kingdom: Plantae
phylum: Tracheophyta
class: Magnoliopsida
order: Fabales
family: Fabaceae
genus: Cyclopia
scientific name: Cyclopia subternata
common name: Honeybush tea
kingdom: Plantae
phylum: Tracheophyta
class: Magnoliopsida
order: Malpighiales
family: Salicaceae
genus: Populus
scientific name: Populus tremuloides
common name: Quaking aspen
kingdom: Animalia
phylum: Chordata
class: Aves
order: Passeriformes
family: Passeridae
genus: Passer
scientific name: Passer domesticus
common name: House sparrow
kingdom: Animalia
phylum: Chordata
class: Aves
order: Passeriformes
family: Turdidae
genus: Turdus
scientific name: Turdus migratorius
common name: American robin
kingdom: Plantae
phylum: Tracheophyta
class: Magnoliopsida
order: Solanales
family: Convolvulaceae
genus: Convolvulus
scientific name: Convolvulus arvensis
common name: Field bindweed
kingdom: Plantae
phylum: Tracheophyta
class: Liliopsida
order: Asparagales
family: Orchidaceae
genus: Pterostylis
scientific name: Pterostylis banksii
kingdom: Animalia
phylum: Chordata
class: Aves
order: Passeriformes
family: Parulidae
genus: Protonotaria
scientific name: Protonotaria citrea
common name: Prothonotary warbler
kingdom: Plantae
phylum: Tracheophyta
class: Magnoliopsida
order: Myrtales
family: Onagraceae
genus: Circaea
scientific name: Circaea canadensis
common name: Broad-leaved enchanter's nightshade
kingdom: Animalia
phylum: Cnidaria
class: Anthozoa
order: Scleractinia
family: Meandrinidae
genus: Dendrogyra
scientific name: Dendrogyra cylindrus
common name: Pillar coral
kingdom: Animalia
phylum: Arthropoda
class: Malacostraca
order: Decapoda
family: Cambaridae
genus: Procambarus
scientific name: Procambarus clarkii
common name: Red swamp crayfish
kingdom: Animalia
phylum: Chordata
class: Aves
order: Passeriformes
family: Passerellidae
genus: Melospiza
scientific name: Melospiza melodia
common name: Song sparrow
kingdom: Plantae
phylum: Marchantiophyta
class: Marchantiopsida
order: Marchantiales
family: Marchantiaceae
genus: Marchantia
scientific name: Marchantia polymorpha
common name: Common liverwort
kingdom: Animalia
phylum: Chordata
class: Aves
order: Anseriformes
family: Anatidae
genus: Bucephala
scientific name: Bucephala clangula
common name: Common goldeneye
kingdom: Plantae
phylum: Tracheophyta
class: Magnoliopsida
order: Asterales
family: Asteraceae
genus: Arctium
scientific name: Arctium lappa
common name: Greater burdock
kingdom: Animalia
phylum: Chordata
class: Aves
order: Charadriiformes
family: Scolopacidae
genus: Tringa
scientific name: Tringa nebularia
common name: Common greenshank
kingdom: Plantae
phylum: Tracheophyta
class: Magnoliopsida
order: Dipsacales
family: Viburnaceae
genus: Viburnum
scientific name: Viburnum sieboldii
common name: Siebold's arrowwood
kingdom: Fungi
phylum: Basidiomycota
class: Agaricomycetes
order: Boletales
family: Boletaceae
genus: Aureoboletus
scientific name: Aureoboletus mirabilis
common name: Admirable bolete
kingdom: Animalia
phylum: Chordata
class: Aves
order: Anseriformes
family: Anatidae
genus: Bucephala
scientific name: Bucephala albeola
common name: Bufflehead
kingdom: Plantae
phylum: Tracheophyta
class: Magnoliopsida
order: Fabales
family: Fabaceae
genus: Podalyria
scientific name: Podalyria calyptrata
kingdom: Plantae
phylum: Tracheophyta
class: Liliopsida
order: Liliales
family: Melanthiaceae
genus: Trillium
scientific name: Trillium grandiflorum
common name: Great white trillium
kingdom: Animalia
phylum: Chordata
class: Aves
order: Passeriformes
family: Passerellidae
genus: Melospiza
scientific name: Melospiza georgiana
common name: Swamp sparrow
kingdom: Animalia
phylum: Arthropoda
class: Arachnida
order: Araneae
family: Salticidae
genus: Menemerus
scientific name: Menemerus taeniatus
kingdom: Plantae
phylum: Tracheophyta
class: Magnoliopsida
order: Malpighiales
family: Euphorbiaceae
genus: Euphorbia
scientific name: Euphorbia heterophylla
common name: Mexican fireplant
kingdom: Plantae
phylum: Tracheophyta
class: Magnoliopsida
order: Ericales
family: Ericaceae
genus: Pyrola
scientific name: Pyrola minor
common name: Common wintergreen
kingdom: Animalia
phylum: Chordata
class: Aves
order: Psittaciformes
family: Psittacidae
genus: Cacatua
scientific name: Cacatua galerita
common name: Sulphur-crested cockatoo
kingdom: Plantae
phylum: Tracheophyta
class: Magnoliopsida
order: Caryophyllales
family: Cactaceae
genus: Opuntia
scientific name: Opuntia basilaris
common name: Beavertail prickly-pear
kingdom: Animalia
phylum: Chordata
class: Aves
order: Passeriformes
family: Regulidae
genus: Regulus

***

■ INSTRUCTIONS TO FOLLOW
Put the lines from the one containing "scientific name: Pyrola minor" through the last line into a Markdown table with two columns, Row (a running number) and Line (the line itself). Leave out any blank lines.

■ FULL ANSWER
| Row | Line |
|---|---|
| 1 | scientific name: Pyrola minor |
| 2 | common name: Common wintergreen |
| 3 | kingdom: Animalia |
| 4 | phylum: Chordata |
| 5 | class: Aves |
| 6 | order: Psittaciformes |
| 7 | family: Psittacidae |
| 8 | genus: Cacatua |
| 9 | scientific name: Cacatua galerita |
| 10 | common name: Sulphur-crested cockatoo |
| 11 | kingdom: Plantae |
| 12 | phylum: Tracheophyta |
| 13 | class: Magnoliopsida |
| 14 | order: Caryophyllales |
| 15 | family: Cactaceae |
| 16 | genus: Opuntia |
| 17 | scientific name: Opuntia basilaris |
| 18 | common name: Beavertail prickly-pear |
| 19 | kingdom: Animalia |
| 20 | phylum: Chordata |
| 21 | class: Aves |
| 22 | order: Passeriformes |
| 23 | family: Regulidae |
| 24 | genus: Regulus |